Ingediend | 27 mei 2011 |
---|---|
Beantwoord | 10 augustus 2011 (na 75 dagen) |
Indiener | Jasper van Dijk |
Beantwoord door | Halbe Zijlstra (staatssecretaris onderwijs, cultuur en wetenschap) (VVD) |
Onderwerpen | hoger onderwijs onderwijs en wetenschap |
Bron vraag | https://zoek.officielebekendmakingen.nl/kv-tk-2011Z11239.html |
Bron antwoord | https://zoek.officielebekendmakingen.nl/ah-tk-20102011-3274.html |
De Special «VU-UvA» van Ad Valvas bevat een weergave van enkele opinies over bestaande vormen van samenwerking tussen de VU en de UvA.
In een gesprek op 16 juni jl. heb ik van de Collegevoorzitters van beide universiteiten begrepen dat men de mogelijkheden onderzoekt om (delen van) research en bijbehorend PhD- en masteronderwijs te bundelen.
Nee.

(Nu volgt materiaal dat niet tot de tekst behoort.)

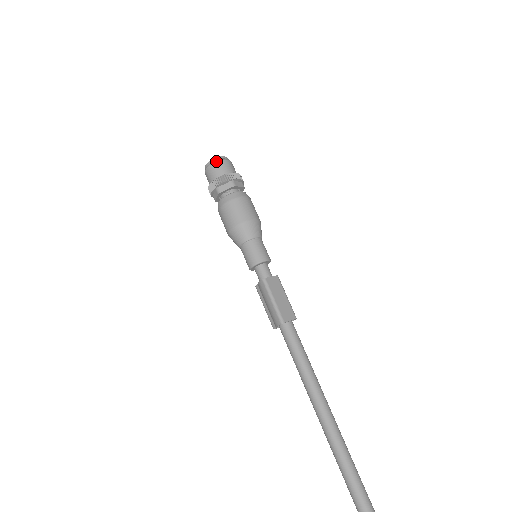
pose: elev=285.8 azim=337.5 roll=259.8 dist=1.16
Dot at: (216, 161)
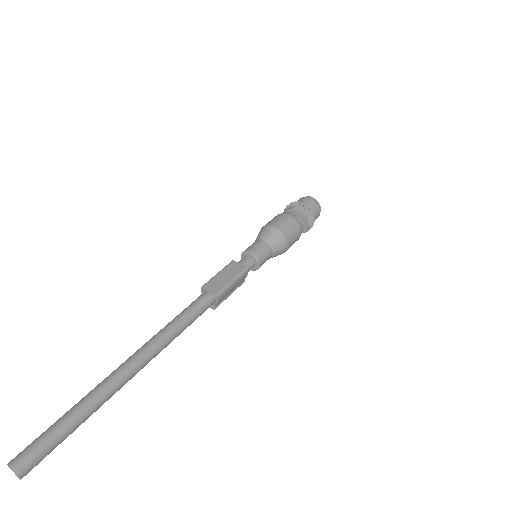
Dot at: (303, 197)
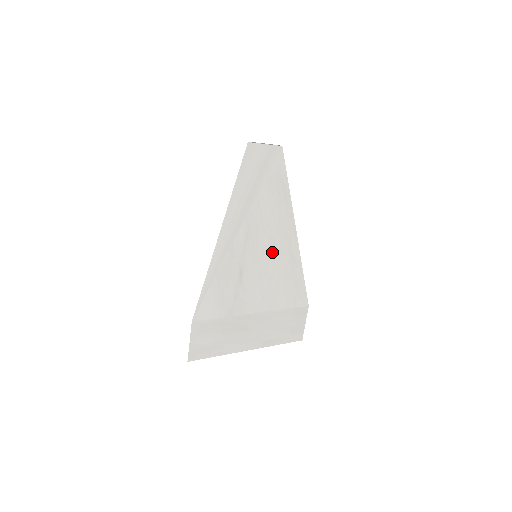
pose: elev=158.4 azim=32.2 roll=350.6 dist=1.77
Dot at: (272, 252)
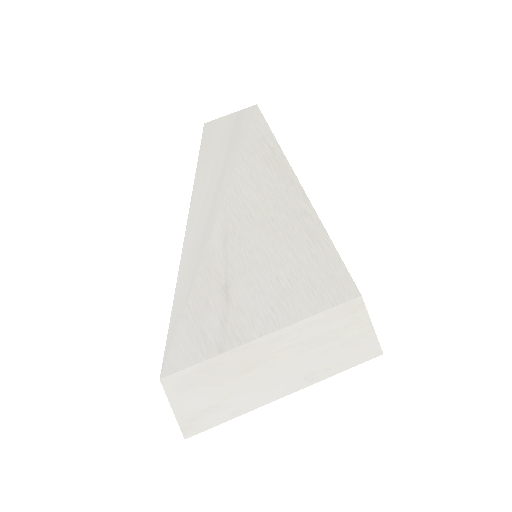
Dot at: (272, 240)
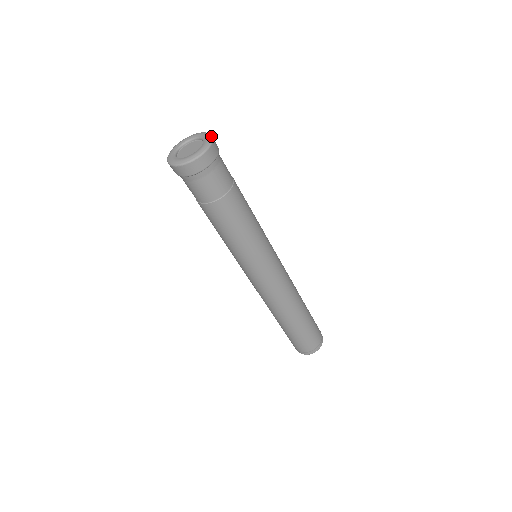
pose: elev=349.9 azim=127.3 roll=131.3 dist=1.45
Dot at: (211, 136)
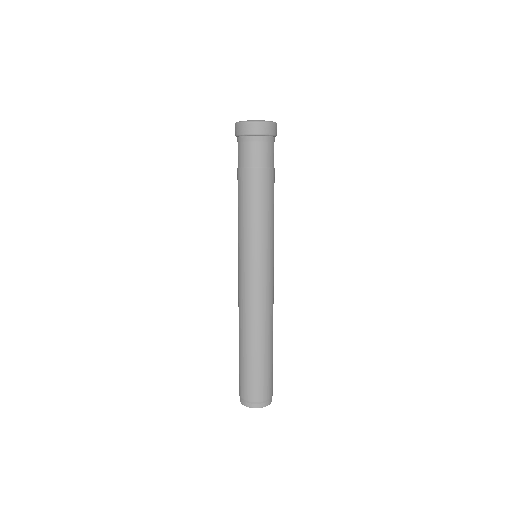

De fusietoets heeft betrekking op bestuurlijke en institutionele fusies; een dergelijke fusie wordt niet overwogen.
De beoogde samenwerking komt niet neer op een fusie in de zin van de Wet fusietoets in het onderwijs. Een fusie van twee universiteiten, of van een universiteit en een hogeschool is overigens wettelijk gezien niet mogelijk. De enige fusie waarbij een wo-instelling betrokken kan zijn is een bestuurlijke fusie van rechtspersonen die een bijzondere universiteit en/of hogeschool in stand houden.
Het verkennen van een mogelijke alliantie met het oogmerk om de krachten te bundelen is aan onze instellingen en kan functioneel zijn in het licht van het advies van de Commissie Veerman. In tegenstelling tot hetgeen de vragensteller veronderstelt zijn de UvA en de HvA niet gefuseerd. Zie ook mijn antwoord op vraag 4.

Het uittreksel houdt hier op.